- [About this exercise] Take every line in the entries that includes the word "format" and copy it.

─── Records for processing ───

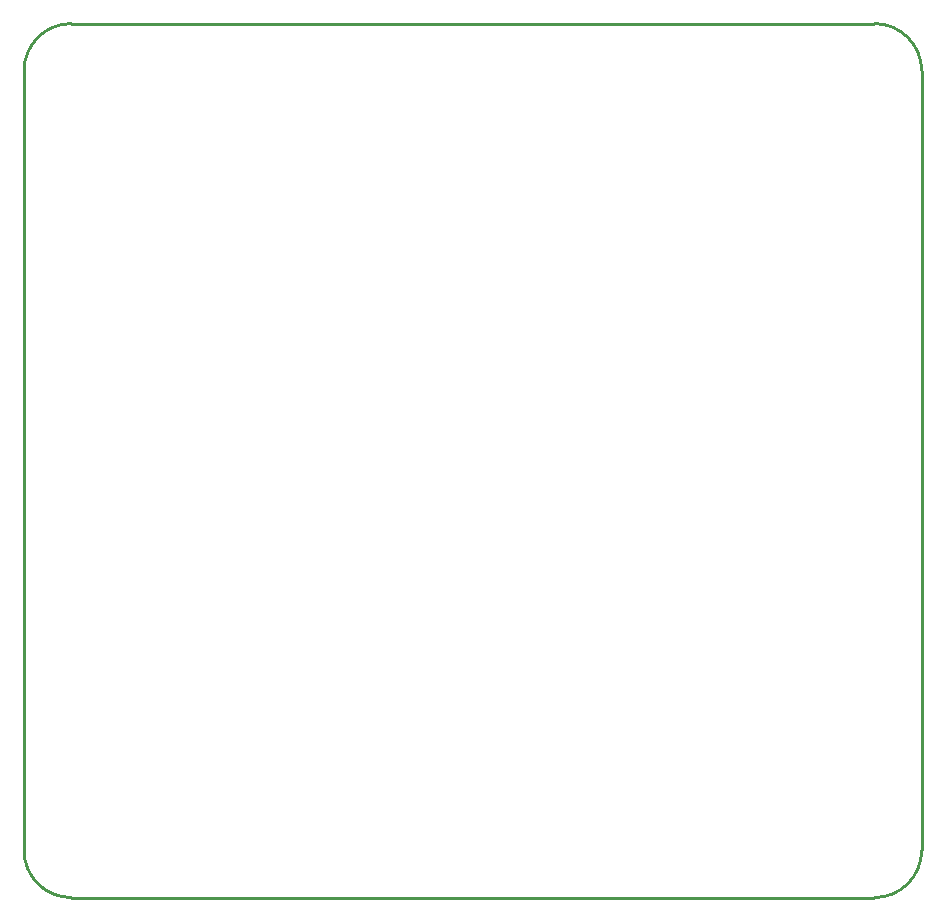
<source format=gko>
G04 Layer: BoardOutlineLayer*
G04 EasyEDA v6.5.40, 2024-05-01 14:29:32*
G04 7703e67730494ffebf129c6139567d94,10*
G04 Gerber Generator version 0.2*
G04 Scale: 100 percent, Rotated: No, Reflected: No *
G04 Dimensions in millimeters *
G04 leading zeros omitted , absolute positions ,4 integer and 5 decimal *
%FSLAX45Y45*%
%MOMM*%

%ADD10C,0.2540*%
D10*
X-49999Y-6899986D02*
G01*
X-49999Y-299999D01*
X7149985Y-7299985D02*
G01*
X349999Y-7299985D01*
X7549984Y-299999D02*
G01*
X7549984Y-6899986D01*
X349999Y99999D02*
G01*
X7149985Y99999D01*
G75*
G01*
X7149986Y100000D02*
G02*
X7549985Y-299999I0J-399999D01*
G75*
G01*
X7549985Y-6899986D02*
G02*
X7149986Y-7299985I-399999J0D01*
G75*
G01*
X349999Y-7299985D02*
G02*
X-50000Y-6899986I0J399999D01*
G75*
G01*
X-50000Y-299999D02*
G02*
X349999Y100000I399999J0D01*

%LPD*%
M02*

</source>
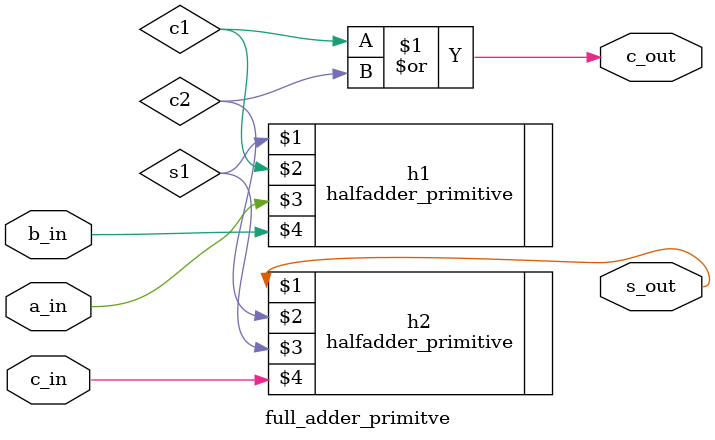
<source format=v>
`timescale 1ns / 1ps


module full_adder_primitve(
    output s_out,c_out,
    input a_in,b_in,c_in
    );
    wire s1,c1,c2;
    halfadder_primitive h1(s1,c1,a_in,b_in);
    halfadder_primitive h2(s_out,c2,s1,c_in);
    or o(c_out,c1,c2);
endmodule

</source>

───
─── Records for processing ───

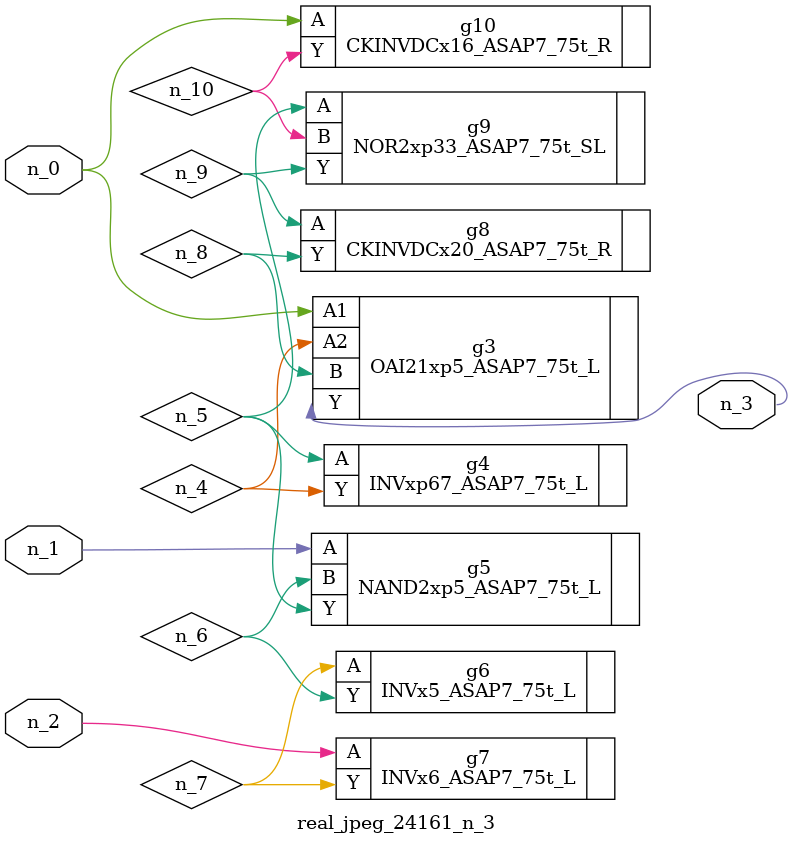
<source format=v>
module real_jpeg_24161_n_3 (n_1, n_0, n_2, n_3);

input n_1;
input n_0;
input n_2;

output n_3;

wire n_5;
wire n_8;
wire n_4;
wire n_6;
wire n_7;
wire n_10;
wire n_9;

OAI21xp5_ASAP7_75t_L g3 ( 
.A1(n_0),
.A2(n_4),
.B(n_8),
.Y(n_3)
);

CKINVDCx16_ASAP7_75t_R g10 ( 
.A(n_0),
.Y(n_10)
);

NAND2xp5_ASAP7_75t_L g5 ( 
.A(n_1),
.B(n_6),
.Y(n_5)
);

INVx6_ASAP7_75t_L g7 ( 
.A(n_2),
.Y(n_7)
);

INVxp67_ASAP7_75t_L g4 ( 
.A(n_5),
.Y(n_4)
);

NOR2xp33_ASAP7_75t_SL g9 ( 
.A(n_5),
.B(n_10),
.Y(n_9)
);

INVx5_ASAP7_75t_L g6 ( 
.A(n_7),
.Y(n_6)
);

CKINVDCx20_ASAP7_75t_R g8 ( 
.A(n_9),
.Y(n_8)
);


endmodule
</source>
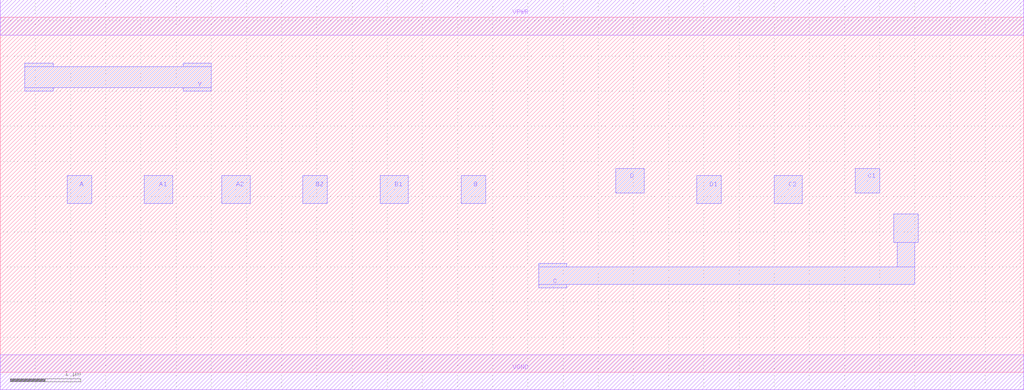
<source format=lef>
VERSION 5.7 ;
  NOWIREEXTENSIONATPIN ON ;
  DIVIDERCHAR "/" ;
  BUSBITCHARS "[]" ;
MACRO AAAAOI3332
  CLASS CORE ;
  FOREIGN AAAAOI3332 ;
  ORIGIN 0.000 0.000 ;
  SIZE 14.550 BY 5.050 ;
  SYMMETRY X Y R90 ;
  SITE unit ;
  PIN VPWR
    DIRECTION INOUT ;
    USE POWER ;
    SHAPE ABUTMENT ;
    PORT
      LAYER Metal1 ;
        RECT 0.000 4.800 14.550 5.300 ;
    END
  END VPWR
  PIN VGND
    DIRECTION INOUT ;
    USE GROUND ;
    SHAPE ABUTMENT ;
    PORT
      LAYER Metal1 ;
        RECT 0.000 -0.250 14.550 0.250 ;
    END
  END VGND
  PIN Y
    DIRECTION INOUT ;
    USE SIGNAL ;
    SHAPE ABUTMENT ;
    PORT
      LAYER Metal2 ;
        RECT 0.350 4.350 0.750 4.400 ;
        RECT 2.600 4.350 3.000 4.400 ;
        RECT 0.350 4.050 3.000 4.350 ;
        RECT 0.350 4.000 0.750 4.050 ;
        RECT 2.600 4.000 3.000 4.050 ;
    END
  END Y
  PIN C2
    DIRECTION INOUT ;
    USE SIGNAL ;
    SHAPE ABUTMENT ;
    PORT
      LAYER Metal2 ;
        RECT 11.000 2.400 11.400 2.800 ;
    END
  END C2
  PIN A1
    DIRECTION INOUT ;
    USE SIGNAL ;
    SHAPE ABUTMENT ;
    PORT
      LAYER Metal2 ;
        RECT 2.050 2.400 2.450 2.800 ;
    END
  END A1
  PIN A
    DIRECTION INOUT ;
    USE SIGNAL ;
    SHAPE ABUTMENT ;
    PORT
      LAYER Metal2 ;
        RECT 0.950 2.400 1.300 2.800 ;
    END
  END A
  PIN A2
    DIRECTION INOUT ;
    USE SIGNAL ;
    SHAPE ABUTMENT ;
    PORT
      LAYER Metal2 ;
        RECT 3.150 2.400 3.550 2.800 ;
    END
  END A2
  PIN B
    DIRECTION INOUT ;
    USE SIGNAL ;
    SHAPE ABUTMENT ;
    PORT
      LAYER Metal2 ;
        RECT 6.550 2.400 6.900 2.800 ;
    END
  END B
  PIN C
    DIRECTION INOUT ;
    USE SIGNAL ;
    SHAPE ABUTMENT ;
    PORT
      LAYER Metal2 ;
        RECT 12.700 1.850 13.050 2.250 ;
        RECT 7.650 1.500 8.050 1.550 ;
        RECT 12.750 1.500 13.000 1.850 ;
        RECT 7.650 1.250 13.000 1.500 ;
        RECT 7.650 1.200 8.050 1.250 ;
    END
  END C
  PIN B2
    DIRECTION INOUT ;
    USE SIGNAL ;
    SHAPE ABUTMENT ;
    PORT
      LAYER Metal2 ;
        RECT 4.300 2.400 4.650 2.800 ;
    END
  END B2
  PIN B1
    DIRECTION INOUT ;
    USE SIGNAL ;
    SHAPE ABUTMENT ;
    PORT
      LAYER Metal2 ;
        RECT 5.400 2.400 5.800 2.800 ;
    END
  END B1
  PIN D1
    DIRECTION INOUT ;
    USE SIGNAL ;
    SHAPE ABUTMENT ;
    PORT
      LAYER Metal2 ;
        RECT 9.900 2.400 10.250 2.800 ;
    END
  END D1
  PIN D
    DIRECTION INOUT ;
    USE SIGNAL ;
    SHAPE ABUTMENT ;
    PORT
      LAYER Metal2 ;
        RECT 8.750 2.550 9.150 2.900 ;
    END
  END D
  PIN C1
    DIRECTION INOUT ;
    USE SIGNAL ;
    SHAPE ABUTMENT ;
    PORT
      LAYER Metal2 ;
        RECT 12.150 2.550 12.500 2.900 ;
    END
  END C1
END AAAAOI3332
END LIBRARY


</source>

───

- [Result]
<source format=gko>
<source format=v>
<source format=v>
<source format=lef>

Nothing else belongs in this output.